» **Exercise text**
····················

Feeling like you’re being taken for granted can be one of the worst feelings in the world, and while you love your boyfriend, he’s supposed to offer you the same in return. It’s not like you’re expecting him to fall at your feet in gratitude on a daily basis, but showing a little appreciation for the things you do to make his life and your relationship better really wouldn’t kill him. You’re nobody’s option, so here’s what you need to do when he starts to treat you like one.
- Perform a reality check. Before you go any further, you have to think logically about what’s happening. Is it possible that you’re misconstruing the situation or expecting too much, or is your boyfriend legitimately taking you for granted? Are these small behaviors something you could change with a bit of old-fashioned communication and a little effort? If you feel like he wouldn’t be receptive or you’ve already tried that to no avail, it’s time to move on to step two.
- Reevaluate the Relationship. When he starts to pull away and isn’t treating you with the love, respect, and consideration you deserve, it’s time to reevaluate. Don’t sit around and worry about what’s going through his mind—it’s pointless. Instead, take control of the situation and start to assess whether this is someone you really want in your life. If your boyfriend is too focused on other things to really make you a priority in his life, maybe it’s time you start focusing on something else too—like other eligible guys who are willing to put in the work and effort to keep you happy.

····················

» **Provided material**
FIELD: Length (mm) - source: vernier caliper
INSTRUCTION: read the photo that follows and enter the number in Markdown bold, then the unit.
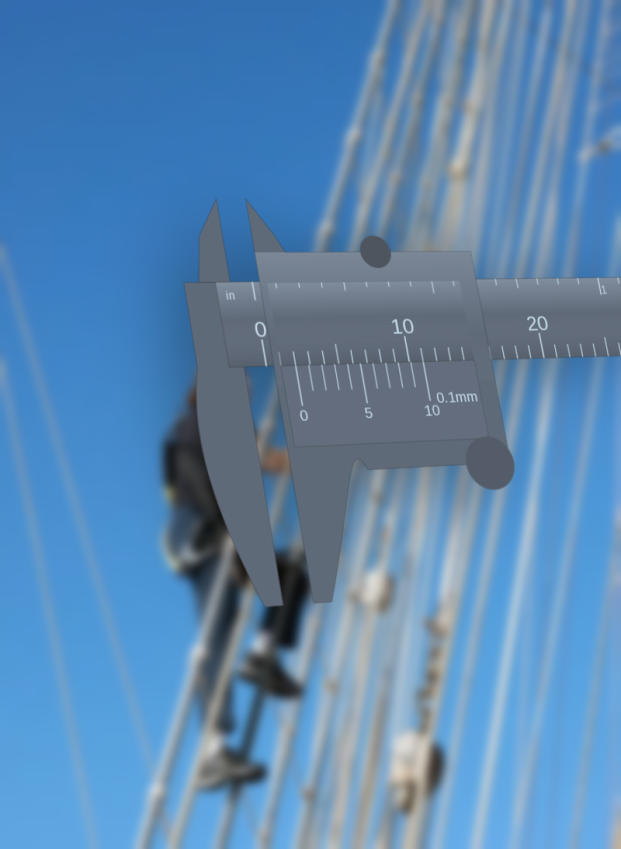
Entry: **2.0** mm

····················

» **Action item**
Can you reproduce everything in the article on being taken for granted, from "- Reevaluate the" down to "keep you happy.", word for word?

» **The completed task**
- Reevaluate the Relationship. When he starts to pull away and isn’t treating you with the love, respect, and consideration you deserve, it’s time to reevaluate. Don’t sit around and worry about what’s going through his mind—it’s pointless. Instead, take control of the situation and start to assess whether this is someone you really want in your life. If your boyfriend is too focused on other things to really make you a priority in his life, maybe it’s time you start focusing on something else too—like other eligible guys who are willing to put in the work and effort to keep you happy.